1. A method for preparing a modified cellulose aerogel for glycoprotein separation, comprising steps of: (1) adding sodium hydroxide and urea to deionized water and stirring to form a first solution, which is pre-cooled at −12.5° C.;(2) into the pre-cooled first solution, cellulose is added and completely dissolved and then a volume of 2 to 5 mL of epichlorohydrin is added to form a second solution, which is poured into a mould and allowed to stand for 24 h and is then washed and freeze dried to obtain a regenerated cellulose aerogel;(3) adding the regenerated cellulose aerogel obtained in the step (2) and sodium periodate to deionized water and stirring to form a third solution, which is subjected to a reaction in the dark at a temperature of 50 to 70° C. for 5 to 7 h, at the end of which time a volume of 3 to 5 mL of ethylene glycol is added and stirred for 30 to 60 min followed by washing with deionized water and ethanol and then freeze drying to obtain a dialdehyde cellulose aerogel;(4) adding the dialdehyde cellulose aerogel obtained in the step (3) to anhydrous ethanol to form a fourth solution, to which polyethyleneimine (PEI) and sodium cyanoborohydride are added to conduct a reaction at a temperature of 50 to 70° C. for 6 h followed by washing with ethanol to neutral and then freeze drying to obtain a PEI-modified cellulose aerogel; and(5) dissolving 4-formylphenylboronic acid in a volume of 100 to 500 mL of anhydrous ethanol to form a fifth solution, to which the PEI-modified cellulose aerogel obtained in the step (4) and sodium cyanoborohydride are added to conduct a reaction at 50° C. for 12 to 24 h followed by washing with distilled water and ethanol and then vacuum drying to obtain a PEI/phenylboronic acid (PBA)-modified cellulose aerogel.

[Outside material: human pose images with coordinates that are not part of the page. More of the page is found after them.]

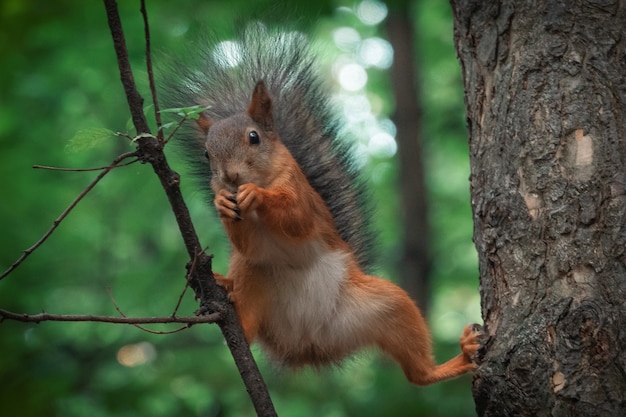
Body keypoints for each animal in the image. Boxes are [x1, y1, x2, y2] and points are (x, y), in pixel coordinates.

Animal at [163, 25, 480, 384]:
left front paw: (256, 195)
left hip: (389, 307)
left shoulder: (303, 198)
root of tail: (308, 346)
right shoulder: (250, 240)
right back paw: (222, 292)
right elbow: (248, 244)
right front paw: (222, 203)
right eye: (207, 154)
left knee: (419, 374)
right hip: (256, 281)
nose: (230, 177)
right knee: (248, 317)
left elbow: (297, 219)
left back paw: (459, 358)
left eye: (254, 137)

2. The method of claim 1, wherein, in the step (1), the sodium hydroxide, urea, and deionized water are employed in an amount of 6 to 10 g, 9 to 13 g, and 77 to 85 mL, respectively.

3. The method of claim 1, wherein, in the step (2), the cellulose is employed in an amount of 2 to 5 g.

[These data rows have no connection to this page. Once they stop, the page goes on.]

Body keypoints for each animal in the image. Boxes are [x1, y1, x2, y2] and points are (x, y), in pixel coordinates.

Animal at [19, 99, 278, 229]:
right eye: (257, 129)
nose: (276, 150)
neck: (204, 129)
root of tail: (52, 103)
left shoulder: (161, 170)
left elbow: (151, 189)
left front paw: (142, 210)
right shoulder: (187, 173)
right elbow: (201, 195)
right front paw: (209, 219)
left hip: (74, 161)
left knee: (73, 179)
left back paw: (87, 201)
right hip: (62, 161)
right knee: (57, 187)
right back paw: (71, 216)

4. The method of claim 1, wherein, in the step (3), a molar ratio of sodium periodate to the regenerated cellulose aerogel is in a range of 1 to 1.5, and the deionized water is employed in an amount of 150 to 500 mL.

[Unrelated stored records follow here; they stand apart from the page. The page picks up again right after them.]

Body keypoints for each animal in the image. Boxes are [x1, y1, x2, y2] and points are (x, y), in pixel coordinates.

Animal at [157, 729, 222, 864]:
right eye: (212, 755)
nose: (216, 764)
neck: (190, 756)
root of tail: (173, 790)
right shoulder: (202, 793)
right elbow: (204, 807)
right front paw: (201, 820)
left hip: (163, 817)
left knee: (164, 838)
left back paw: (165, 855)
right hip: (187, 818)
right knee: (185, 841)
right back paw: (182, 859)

5. The method of claim 1, wherein, in the step (4), the dialdehyde cellulose aerogel, anhydrous ethanol, polyethyleneimine, and sodium cyanoborohydride are employed in an amount of 1 to 1.5 g, 50 to 200 mL, 2.7 to 4.5 g, and 3 to 5 g, respectively.

6. The method of claim 1, wherein, in the step (5), the 4-formylphenylboronic acid, anhydrous ethanol, PEI-modified cellulose aerogel, and sodium cyanoborohydride are employed in an amount of 3 to 5 g, 100 to 500 mL, 1 to 3 g, and 5 to 8 g, respectively.